Each year, ham radio enthusiasts from around the globe make the trek to Ohio’s Greene County Fairgrounds and Expo Center, where they gather in mass for one of amateur radio’s largest awards and technology conventions — Dayton Hamvention®. This year, the name of NJIT Professor of Physics Nathaniel Frissell will be heard loud and clear throughout the amateur radio world, as Frissell was recently announced winner of the “2019 Hamvention® Amateur of the Year.”
With the announcement, Frissell becomes one of the youngest-ever “hams” to take the Amateur of the Year award, which has been considered among the top individual honors in amateur radio since the Dayton Hamvention® awards began in 1955.
Hamvention® Spokesperson, Michael Kalter, announced the winners to internet streamers worldwide on Facebook Live, straight from the DX Engineering Showroom inside the Summit Racing Equipment superstore in Tallmadge, Ohio.
“Congratulations to Nathaniel,” said Kalter. “He is pushing the science of amateur radio a lot farther along…and like many other Amateurs of the Year, he is just getting started.”
Frissell — whose work at NJIT’s Center for Solar-Terrestrial Research combines radio communications and space weather research — will collect his award at the three-day 2019 Dayton Hamvention® event this coming May for his “ham radio contributions and dedication to service, professionalism and advancement of the avocation of amateur radio.”
“It is a great honor to receive this award, and I am very grateful for it,” said Frissell. “I think it not only recognizes my work, but also the work of all of amateurs who have contributed to science over the years.”
“Amateur radio is a hobby for radio enthusiasts of all kinds, from builders to experimenters to communicators,” added Frissell. “People come to this hobby and the Hamvention to pursue this passion…I think my work has really provided an avenue for hams to dive deeply into how their hobby works, and in the process, actually be able to push the state of science forward.”
Frissell, also known by his radio contact alias, W2NAF, started his journey into ham radio in 1995 on a scouting trip as a middle school student at St. Thomas the Apostle School in Bloomfield, NJ. Today, he is perhaps best recognized by amateur radio enthusiasts and research colleagues for his leading role in the 2017 Solar Eclipse QSO Party (SEQP), which brought together an international team of scientists to investigate ionospheric disturbances during the "The Great American Eclipse" of August 21, 2017 through study of radio signals.
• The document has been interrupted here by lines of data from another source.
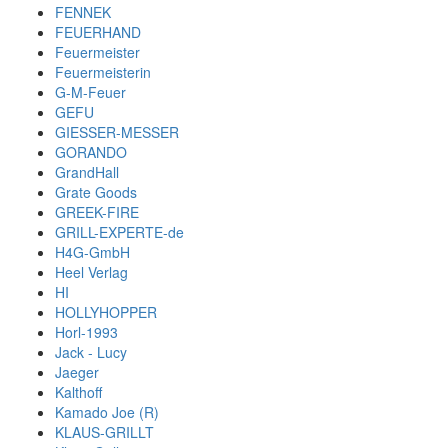
FENNEK
FEUERHAND
Feuermeister
Feuermeisterin
G-M-Feuer
GEFU
GIESSER-MESSER
GORANDO
GrandHall
Grate Goods
GREEK-FIRE
GRILL-EXPERTE-de
H4G-GmbH
Heel Verlag
HI
HOLLYHOPPER
Horl-1993
Jack - Lucy
Jaeger
Kalthoff
Kamado Joe (R)
KLAUS-GRILLT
Since then, Frissell has continued to co-advise NJIT’s amateur radio club, K2MFF, as well as the Ham Radio Science Citizen Investigation (HamSCI), a collective of professional researchers and amateur radio enthusiasts that has received National Science Foundation support and that explores new radio technology and space weather phenomena — ranging from traveling ionospheric disturbances to solar flares and polar vortexes.
“Looking back, I think the most exciting part of this work is seeing how we can get people from around the world to work together and actually do science,” said Frissell. “[Our group] really is a collaborative effort between the professionals and the amateurs, and both have significant ideas and resources to share.”
The next major space weather event for Frissell and HamSCI to prepare for? The 2024 total solar eclipse.
“I’m really looking forward to seeing how this group will develop and what will be accomplished on the way to the 2024 eclipse,” said Frissell. “To get ready for it, we are working on developing a new network of instruments known as ‘Personal Space Weather Stations’. This alone will be a significant development that will help us contribute scientifically even before the eclipse arrives.”